Reviewer #2 (Public review):

Summary:

This manuscript presents a new approach for non-invasive, MRI-based measurements of cerebral blood volume (CBV). Here, the authors use ferumoxytol, a high-contrast agent, and apply specific sequences to infer CBV. The authors then move to statistically compare measured regional CBV with the known distribution of different types of neurons, markers of metabolic load, and others. While the presented methodology captures an estimated 30% of the vasculature, the authors corroborated previous findings regarding the lack of vascular compartmentalization around functional neuronal units in the primary visual cortex.

Strengths:

Non-invasive methodology geared to map vascular properties in vivo.

Implementation of a highly sensitive approach for measuring blood volume.

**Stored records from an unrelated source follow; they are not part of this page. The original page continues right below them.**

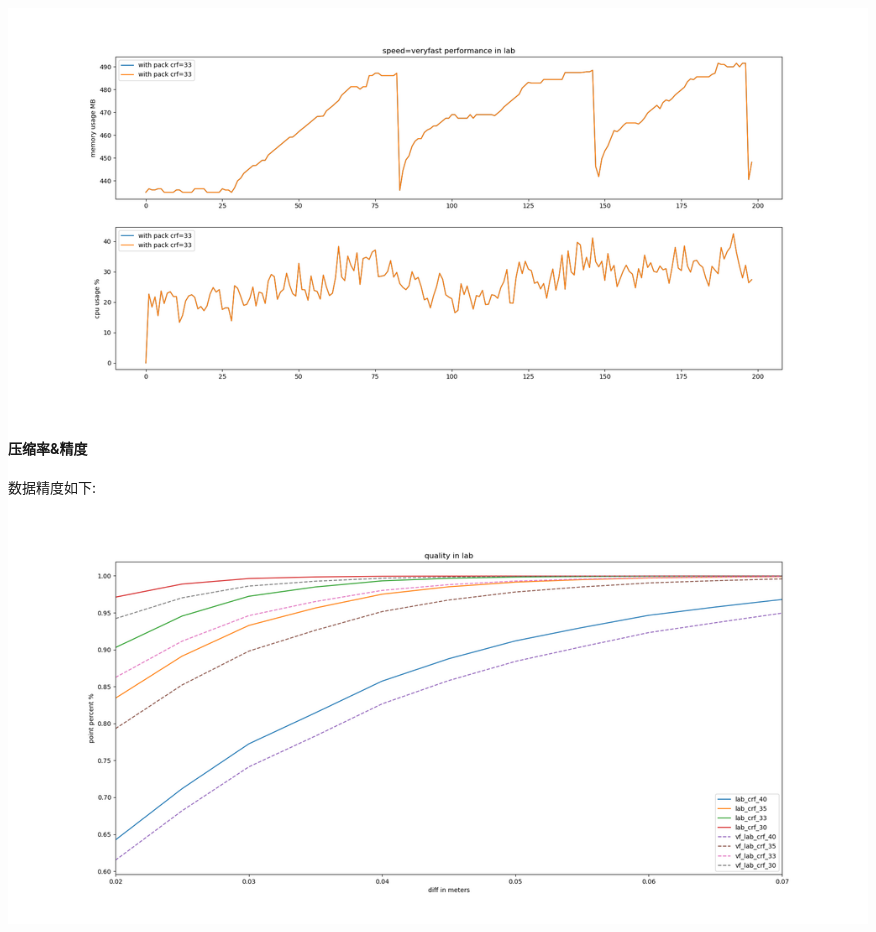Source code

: <img src="rc/fast_performance_in_ec.png" width="100%" height="100%">
</center>

#### 压缩率&精度
数据精度如下:

<center>
<img src="rc/quality_in_lab.png" width="100%" height="100%">
</center>

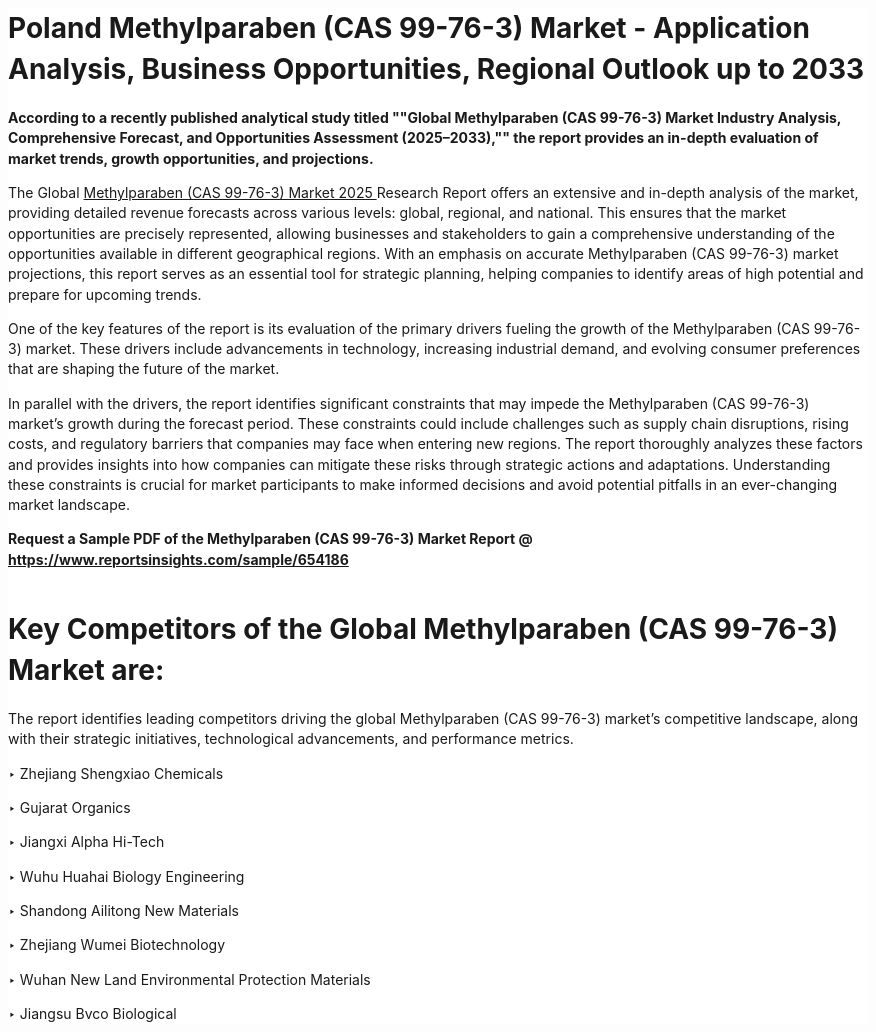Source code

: # Poland Methylparaben (CAS 99-76-3) Market - Application Analysis, Business Opportunities, Regional Outlook up to 2033

<strong>According to a recently published analytical study titled ""Global Methylparaben (CAS 99-76-3) Market Industry Analysis, Comprehensive Forecast, and Opportunities Assessment (2025–2033),"" the report provides an in-depth evaluation of market trends, growth opportunities, and projections.</strong>

The Global <a href=https://www.reportsinsights.com/sample/654186>Methylparaben (CAS 99-76-3) Market 2025 </a> Research Report offers an extensive and in-depth analysis of the market, providing detailed revenue forecasts across various levels: global, regional, and national. This ensures that the market opportunities are precisely represented, allowing businesses and stakeholders to gain a comprehensive understanding of the opportunities available in different geographical regions. With an emphasis on accurate Methylparaben (CAS 99-76-3) market projections, this report serves as an essential tool for strategic planning, helping companies to identify areas of high potential and prepare for upcoming trends.

One of the key features of the report is its evaluation of the primary drivers fueling the growth of the Methylparaben (CAS 99-76-3) market. These drivers include advancements in technology, increasing industrial demand, and evolving consumer preferences that are shaping the future of the market. 

In parallel with the drivers, the report identifies significant constraints that may impede the Methylparaben (CAS 99-76-3) market’s growth during the forecast period. These constraints could include challenges such as supply chain disruptions, rising costs, and regulatory barriers that companies may face when entering new regions. The report thoroughly analyzes these factors and provides insights into how companies can mitigate these risks through strategic actions and adaptations. Understanding these constraints is crucial for market participants to make informed decisions and avoid potential pitfalls in an ever-changing market landscape.

<strong>Request a Sample PDF of the Methylparaben (CAS 99-76-3) Market Report </strong><strong>@<a href=https://www.reportsinsights.com/sample/654186> https://www.reportsinsights.com/sample/654186</a></strong></font>

# <strong>Key Competitors of the Global Methylparaben (CAS 99-76-3) Market are:</strong>

The report identifies leading competitors driving the global Methylparaben (CAS 99-76-3) market’s competitive landscape, along with their strategic initiatives, technological advancements, and performance metrics.

‣ Zhejiang Shengxiao Chemicals

‣ Gujarat Organics

‣ Jiangxi Alpha Hi-Tech

‣ Wuhu Huahai Biology Engineering

‣ Shandong Ailitong New Materials

‣ Zhejiang Wumei Biotechnology

‣ Wuhan New Land Environmental Protection Materials

‣ Jiangsu Bvco Biological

Ability to map vascular structural and functional vascular metrics to other types of published data.

Weaknesses:

The key issue here is the underlying assumption about the appropriate spatial sampling frequency needed to capture the architecture of the brain vasculature. Namely, ~7 penetrating vessels / mm2 as derived from Weber et al 2008 (Cer Cor). The cited work begins by characterizing the spacing of penetrating arteries and ascending veins using a vascular cast of 7 monkeys (Macaca mulatta, same as in the current paper). The ~7 penetrating vessels / mm2 are computed by dividing the total number of identified vessels by the area imaged. The problem here is that all measurements were made in a "non-volumetric" manner and only in V1. Extrapolating from here to the entire brain seems like an over-assumption, particularly given the region-dependent heterogeneity that the current paper reports.